■ TRECHO DO DOCUMENTO
Em síntese, tudo isso só demonstra mais uma vez que o Brasil precisa resgatar a competitividade de sua indústria, sob pena de não criarmos empregos de boa qualidade, melhorar renda, melhorarmos a condição do país de exportar. “Em vez disso, estamos primarizando a economia, porque a indústria, que faz produtos mais elaborados e de maior valor agregado está perdendo cada vez mais espaço no comércio internacional para commodities. E embora isso possa ser uma boa coisa para o Brasil, não é o suficiente para gerar empregos, principalmente aqueles de boa qualidade”, enfatiza o VP da FIESP.
LIRA, PACHECO E BIDEN
Ainda nesse âmbito, os resultados das eleições deram vitória a Arthur Lira na Câmara, e a Rodrigo Pacheco, no Senado, cujas candidaturas foram apoiadas pelo Executivo, trazem perspectivas positivas para que as reformas essenciais para a retomada da atividade econômica brasileira avancem em algum grau. É importante notar, entretanto, que a agenda de projetos propostos pelo Executivo é extensa, de modo que apenas parte dela deva andar em um primeiro momento, e em velocidade lenta. De acordo com os discursos iniciais de ambos os vencedores do escrutínio, o foco principal dos trabalhos deverá ser dado, inicialmente, ao enfrentamento à pandemia, com medidas relacionadas à vacina e à ajuda aos mais vulneráveis, com prioridade no médio prazo à PEC Emergencial e à reforma tributária que, se tudo correr bem, deverá ser aprovada em até oito meses.

■ MATERIAL FORNECIDO

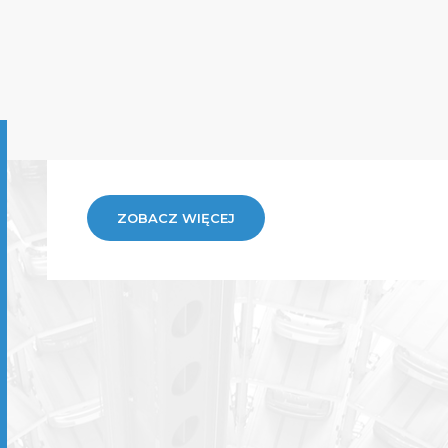
ZOBACZ WIĘCEJ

■ AÇÕES NECESSÁRIAS
1. Segundo o trecho, por que apenas parte da agenda de projetos do Executivo deve avançar em um primeiro momento? Responda em uma a três frases.
2. Transcreva, por favor, a passagem do trecho que vai de "Em síntese, tudo" até "VP da FIESP.".

■ RESPOSTAS DO EXERCÍCIO
1. Porque a agenda de projetos propostos pelo Executivo é extensa. Por isso, apenas parte dela deve andar em um primeiro momento, e em velocidade lenta.

2.
Em síntese, tudo isso só demonstra mais uma vez que o Brasil precisa resgatar a competitividade de sua indústria, sob pena de não criarmos empregos de boa qualidade, melhorar renda, melhorarmos a condição do país de exportar. “Em vez disso, estamos primarizando a economia, porque a indústria, que faz produtos mais elaborados e de maior valor agregado está perdendo cada vez mais espaço no comércio internacional para commodities. E embora isso possa ser uma boa coisa para o Brasil, não é o suficiente para gerar empregos, principalmente aqueles de boa qualidade”, enfatiza o VP da FIESP.